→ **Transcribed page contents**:
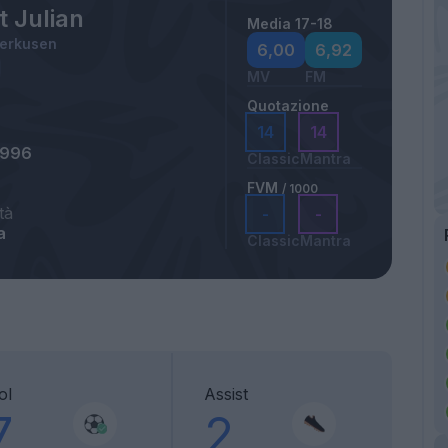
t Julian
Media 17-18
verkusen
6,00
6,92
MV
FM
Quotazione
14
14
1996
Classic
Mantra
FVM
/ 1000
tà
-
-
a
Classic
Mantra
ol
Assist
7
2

→ **Activity**: Give the data again exactly, image-free.

→ **Task response**:
t Julian
Media 17-18
verkusen
6,00
6,92
MV
FM
Quotazione
14
14
1996
Classic
Mantra
FVM
/ 1000
tà
-
-
a
Classic
Mantra
ol
Assist
7
2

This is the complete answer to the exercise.